**EXERCISE:** Copy out the data in full and exactly, passing over the pictures.

**SUPPLIED INFORMATION:**

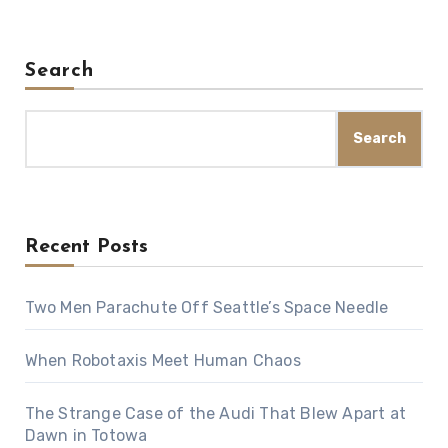
Search
Search
Recent Posts
Two Men Parachute Off Seattle’s Space Needle
When Robotaxis Meet Human Chaos
The Strange Case of the Audi That Blew Apart at
Dawn in Totowa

**TASK OUTPUT:**
Search
Search
Recent Posts
Two Men Parachute Off Seattle’s Space Needle
When Robotaxis Meet Human Chaos
The Strange Case of the Audi That Blew Apart at
Dawn in Totowa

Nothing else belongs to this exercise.